Move signature aggregation off the tick loop (background worker with snapshot)

## Problem

When a node is an aggregator, `AggregateCommitteeSignatures` runs **synchronously on the tick goroutine** at interval 2 each slot. The `xmss.AggregateWithChildren` call (`node/store_aggregate.go:132`) goes through cgo into the leanMultisig recursive-aggregation prover, which currently takes **1-4 seconds** per group — well above the 800ms interval budget.

The relevant code:

```go
// node/tick.go:45-56
// Interval 2: synchronous aggregation. Blocks the tick loop for 1-4s
// but keeps source consistency — headState doesn't change during proving.
// Async aggregation breaks source alignment because head drifts during
// the background prover run. Acceptable until prover is <800ms.
if currentInterval == 2 && isAgg {
    aggs := AggregateCommitteeSignatures(e.Store)
    for _, agg := range aggs {
        if e.P2P != nil {
            e.P2P.PublishAggregatedAttestation(context.Background(), agg)
        }
    }
}
```

While the prover runs, the tick goroutine cannot:
- accept new gossip blocks
- handle attestation gossip
- advance head / safe-target updates
- service the next slot's tick promptly

This produces missed slots, late attestations from peers piling up, and (under non-finality pressure when there's more than one group to aggregate) compounding stalls.

A separate, related comment misleads readers: `tick.go:42` says *"Aggregation is handled async below to avoid blocking the tick loop"* — that's aspirational; the very next block is synchronous. Either fix or refactor; this issue proposes the fix.

## Why now

Both peer clients have already shipped this work, with public devnet evidence of measurable wins:

- **ethlambda PR #299** — *fix: make signature aggregation asynchronous* (merged 2026-04-21). https://github.com/lambdaclass/ethlambda/pull/299
- **zeam PR #874** — *feat: move aggregate FFI off libxev thread using Io.Threaded worker* (merged 2026-05-14). https://github.com/blockblaz/zeam/pull/874
- **zeam PR #890** — *offload heavy chain mutations to chain-worker, parallelize XMSS verify* (merged 2026-05-17, follow-on architecture). https://github.com/blockblaz/zeam/pull/890

The gean comment's exit criterion — *Acceptable until prover is <800ms* — defers indefinitely. The leanMultisig prover team has not committed to a sub-800ms target on any timeline gean controls.

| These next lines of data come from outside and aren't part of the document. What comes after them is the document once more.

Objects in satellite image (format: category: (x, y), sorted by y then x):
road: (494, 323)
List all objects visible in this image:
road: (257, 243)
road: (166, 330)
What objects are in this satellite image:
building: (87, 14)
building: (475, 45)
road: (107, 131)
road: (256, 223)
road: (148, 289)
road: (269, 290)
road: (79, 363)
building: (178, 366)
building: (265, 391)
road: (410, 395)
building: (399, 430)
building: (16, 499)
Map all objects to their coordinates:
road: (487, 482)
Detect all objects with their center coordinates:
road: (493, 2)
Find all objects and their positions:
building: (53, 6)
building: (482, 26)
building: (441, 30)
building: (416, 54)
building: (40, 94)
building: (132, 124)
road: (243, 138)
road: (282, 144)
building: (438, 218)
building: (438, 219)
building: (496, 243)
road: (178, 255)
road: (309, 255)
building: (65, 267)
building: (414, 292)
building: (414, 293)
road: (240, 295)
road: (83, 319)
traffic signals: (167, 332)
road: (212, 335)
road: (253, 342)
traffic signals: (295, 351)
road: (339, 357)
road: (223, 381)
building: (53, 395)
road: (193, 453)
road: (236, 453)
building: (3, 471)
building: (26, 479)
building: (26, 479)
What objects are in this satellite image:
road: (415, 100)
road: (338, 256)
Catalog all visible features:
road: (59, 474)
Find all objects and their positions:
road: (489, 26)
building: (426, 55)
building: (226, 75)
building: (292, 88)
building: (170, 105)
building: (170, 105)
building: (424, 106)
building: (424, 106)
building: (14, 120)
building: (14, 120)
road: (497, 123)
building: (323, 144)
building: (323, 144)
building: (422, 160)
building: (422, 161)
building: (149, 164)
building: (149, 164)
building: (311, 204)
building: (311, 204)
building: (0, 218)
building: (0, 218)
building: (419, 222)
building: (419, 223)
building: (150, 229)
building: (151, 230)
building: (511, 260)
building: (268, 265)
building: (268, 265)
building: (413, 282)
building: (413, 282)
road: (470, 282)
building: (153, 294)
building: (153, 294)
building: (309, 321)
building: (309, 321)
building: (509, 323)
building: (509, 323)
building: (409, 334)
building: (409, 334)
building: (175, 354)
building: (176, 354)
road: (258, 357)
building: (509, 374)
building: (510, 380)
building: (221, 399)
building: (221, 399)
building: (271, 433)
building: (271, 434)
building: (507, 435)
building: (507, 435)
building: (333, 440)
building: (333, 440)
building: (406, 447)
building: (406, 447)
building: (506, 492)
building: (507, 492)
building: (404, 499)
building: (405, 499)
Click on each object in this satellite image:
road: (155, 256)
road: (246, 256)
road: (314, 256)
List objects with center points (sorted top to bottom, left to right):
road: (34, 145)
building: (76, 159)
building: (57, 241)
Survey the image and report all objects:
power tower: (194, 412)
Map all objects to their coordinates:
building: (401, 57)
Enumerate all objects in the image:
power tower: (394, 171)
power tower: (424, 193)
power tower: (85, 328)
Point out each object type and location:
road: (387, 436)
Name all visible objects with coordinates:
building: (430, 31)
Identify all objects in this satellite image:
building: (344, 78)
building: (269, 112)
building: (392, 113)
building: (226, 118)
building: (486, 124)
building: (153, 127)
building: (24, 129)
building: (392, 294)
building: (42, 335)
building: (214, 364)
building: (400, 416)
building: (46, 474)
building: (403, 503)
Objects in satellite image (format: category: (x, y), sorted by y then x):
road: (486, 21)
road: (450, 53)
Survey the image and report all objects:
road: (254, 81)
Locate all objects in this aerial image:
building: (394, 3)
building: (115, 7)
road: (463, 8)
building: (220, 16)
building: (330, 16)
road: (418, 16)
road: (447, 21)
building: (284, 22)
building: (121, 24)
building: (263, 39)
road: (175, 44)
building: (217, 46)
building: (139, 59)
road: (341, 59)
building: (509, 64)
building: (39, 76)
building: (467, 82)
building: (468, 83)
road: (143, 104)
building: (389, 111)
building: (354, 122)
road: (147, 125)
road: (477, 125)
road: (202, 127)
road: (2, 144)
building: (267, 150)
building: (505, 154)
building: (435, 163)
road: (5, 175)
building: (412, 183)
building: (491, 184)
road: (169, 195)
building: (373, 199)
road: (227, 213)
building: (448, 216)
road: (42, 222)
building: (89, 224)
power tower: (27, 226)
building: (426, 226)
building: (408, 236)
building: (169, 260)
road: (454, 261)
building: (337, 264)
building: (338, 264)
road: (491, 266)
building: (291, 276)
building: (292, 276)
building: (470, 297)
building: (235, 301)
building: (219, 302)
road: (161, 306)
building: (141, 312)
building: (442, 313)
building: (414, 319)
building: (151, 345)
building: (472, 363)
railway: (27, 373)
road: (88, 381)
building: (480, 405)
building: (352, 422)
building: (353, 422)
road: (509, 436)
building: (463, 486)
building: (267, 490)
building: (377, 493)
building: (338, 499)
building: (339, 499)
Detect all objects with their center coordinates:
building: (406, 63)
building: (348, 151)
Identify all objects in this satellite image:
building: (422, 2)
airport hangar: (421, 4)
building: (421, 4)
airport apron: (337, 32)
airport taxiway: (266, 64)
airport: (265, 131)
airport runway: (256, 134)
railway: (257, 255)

## The blocker the comment cites — and how peers solved it

`tick.go:47-48` is correct that the naive `go func() { Aggregate(); Publish() }()` is unsafe: head moves during the 1-4s prover run, so the aggregator could publish an attestation whose source/target chain no longer matches what other nodes see at publish time.

Both ethlambda and zeam converged on the **snapshot pattern**: capture head + justified at submission time, hand them to the worker, and the worker aggregates against the frozen snapshot. The aggregate is consistent with *some* recent state even if head has moved by the time it lands. Specifically:

- **ethlambda** (`crates/blockchain/src/store.rs`) exposes pure helpers `snapshot_aggregation_inputs`, `aggregate_job`, `apply_aggregated_group`, `finalize_aggregation_session`. `store::on_tick` no longer calls into aggregation — an actor drives it.
- **zeam** has a dedicated `std.Io.Threaded` worker with `concurrent_limit = .limited(1)`; the worker *owns the snapshot* and runs `forkChoice.aggregate` then `publishProducedAggregations`.

## Two design points where ethlambda and zeam differ

| | ethlambda #299 | zeam #874 |
|---|---|---|
| Concurrency limit | spawn-blocking, but bounded by deadline | dedicated worker, `concurrent_limit=1` |
| Deadline | 750 ms cancellation token | none |
| Behavior at deadline | cancel — but late results still apply + publish | n/a |
| Behavior when previous still in-flight | n/a (cancelled at deadline) | skip with metric `zeam_aggregate_skip_total{reason=\"in_flight\"}` |
| Fence late messages | session id = slot number | not needed (no late path) |
| Lifecycle | `#[stopped]` cancels + joins bounded at 2 s | `aggregate_group.cancel → chain_worker.stop → aggregate_io.deinit` |

ethlambda's design is more complex but doesn't drop work under partition stack-up. zeam's design is simpler and shipped first.

ethlambda's devnet evidence (4 nodes, 200 slots, 3 induced partitions via `docker pause`):
- finality lag 5 → 3 slots
- 24/203 sessions cancelled at deadline (11.8%) — only when `groups_considered > 1`
- 13 missed slots, all inside partition windows
- no straggler warnings

## Proposed approach for gean

Ship in two slices, ordered to minimize blast radius:

**Slice 1 — skip-when-busy (matches zeam #874)**
- New `node/aggregator_worker.go`: a single goroutine owning a `chan aggregateJob` (capacity 1). Sender uses non-blocking send: if full, skip and increment a counter.
- New `snapshotAggregationInputs(s *ConsensusStore)` in `node/store_aggregate.go`: builds the immutable input set the worker needs (Select/Fill outputs, headState reference, slot, justified) without touching mutable store state.
- `tick.go` interval-2 path: replace the synchronous `AggregateCommitteeSignatures` + `PublishAggregatedAttestation` block with `e.AggregatorWorker.SubmitOrSkip(snapshot)`.
- Worker goroutine: receive snapshot → call the Aggregate phase → for each result, send `*types.SignedAggregatedAttestation` on a results channel back to the engine, which publishes via `e.P2P.PublishAggregatedAttestation`. (Worker must NOT call into the store directly; results land on the tick goroutine for ordered publish.)
- Shutdown: engine `Close()` cancels the worker context, drains the results channel up to a 2 s deadline.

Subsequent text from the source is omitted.